Nachdem wir alles verputzt hatten sagte
ich:
„Hab morgen n Termin mit dem ollen Specht. Privataudienz in seiner
Torpedoklitsche. Kennst Du den Ollen?“
„Nee, nie direkt gesehen. Nur das übliche vom Hörensagen. Kann n ganz
übles Aas werden wenn ́s nicht nach seinem Willen geht. Und mit seinen
guten Freunden im Hintergrund kann er mehr als einen guten Kerl für
immer ruinieren.“
„Dann pass ich mal besser auf. Gerade jetzt kann ich mir keinen Ruin
leisten. Obwohl ́s kein großer Unterschied wäre.“
„Denk an meine Worte. Wenn ́s Probleme gibt, dann ruf an. Ich kann
dein
Probleme nicht lösen, hab aber immer n sauberes Taschentuch. Für alle
Fälle.“
Wir tauschten noch schnell den neuesten Tratsch aus dem Präsidium aus.
Dann Verabschiedeten wir uns, und gingen auseinander. Er nach links, ich
nach rechts. Ich nahm den selben Weg den ich gekommen war. Kurz vor
meinem heimeligen Heim wurde ich höchst unfreundlich angesprochen.
„Ey Alter, biste Stolz n Deutscher zu sein?“
„Sieg Heil, Alter!“
Sie waren zu dritt, standen in einer Bushaltestelle, und versoffen
den
kläglichen Rest ihres Verstands. An dem ansehnlichen Haufen Scherben in
einer Ecke konnte man absehen das sie schon eine Weile an der Arbeit
waren. Es waren Skinheads, und zwar so richtige Nazi – Skins. Komplett
mit Bomberjacke, DocMartens, Hosenträger und dämlichen Visagen mit
Segelohren.
Ich dachte diese Art von dumpfen Herrenmenschen wären längst
ausgestorben. Die heutzutage tätigen Nationalisten und Faschisten tarnen
sich ja gerne als bürgerlich – beliebte Normal – Figuren. Kaum noch zu
unterscheiden von den ANTIFA – Leuten.
Doch diese drei Witzfiguren da
hatten offensichtlich die Zeichen der Zeit noch nicht erkannt.

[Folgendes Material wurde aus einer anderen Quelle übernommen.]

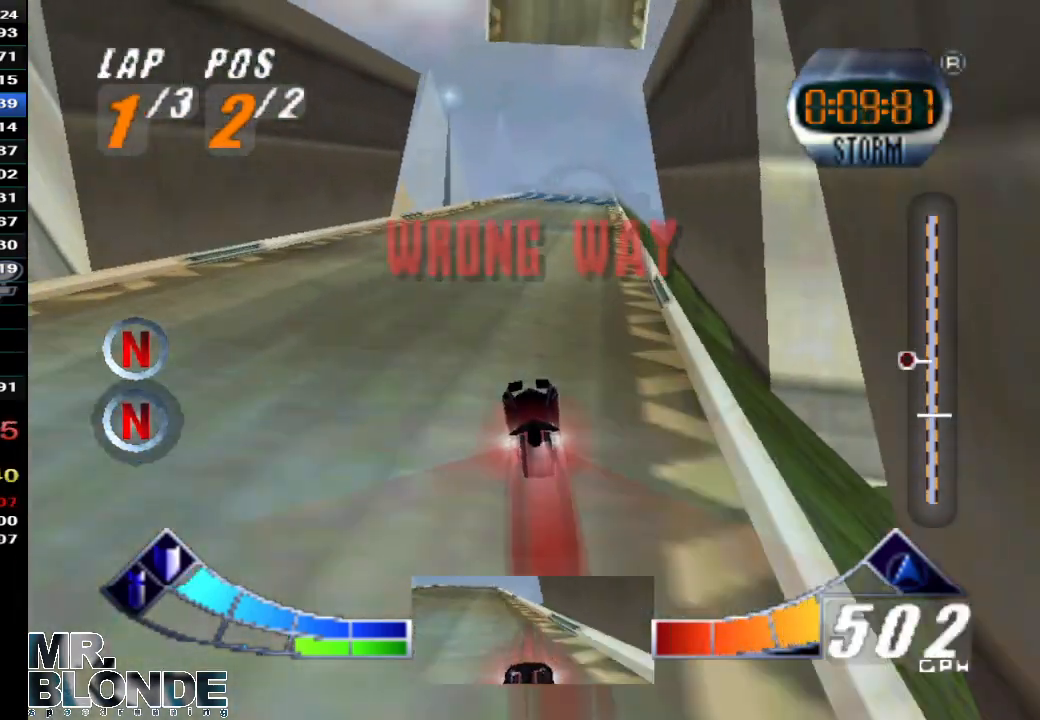
{"dt_ms": 500, "buttons": ["A"], "left_stick": "left", "events": [[33, "B", "up"], [300, "left_stick", "center"], [433, "left_stick", "left"]]}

„Biste nu Deutsch, oder was?“
Die Ansage wurde deutlich aggressiv. Die suchten wohl Streit; suchten n
Opfer. Ich hätte es gut sein lassen können, hätte sie einfach ignorieren
können, aber der letzte Tag mit seinen unergiebigen Fragen und Antworten
hatte mich ansehnlich frustriert. Wenn Ärger, dann aber richtig, sagte ich
mir. Dann ging ich rüber zu ihnen.
Die drei sauberen Jammergestalten grinsten blöde als sie mich kommen
sahen. Sie warfen sich in Pose, machten sich breit und bereit
einem
arglosen Passanten mal ordentlich die Scheiße aus dem Leib zu prügeln.
Man kann ja so einiges über mich sagen. Doch arglos war ich nie, und
werde ich nie werden, dafür hatte ich genug gesehen und erlebt. Und aus
eben diesen Gründen hatte ich so einige Überraschungen parat.
Der erste dieser Clowns machte einen Schritt und hob drohend seine Faust.
„Ey, willst ́e Ärger Alter?“ Fragte er noch.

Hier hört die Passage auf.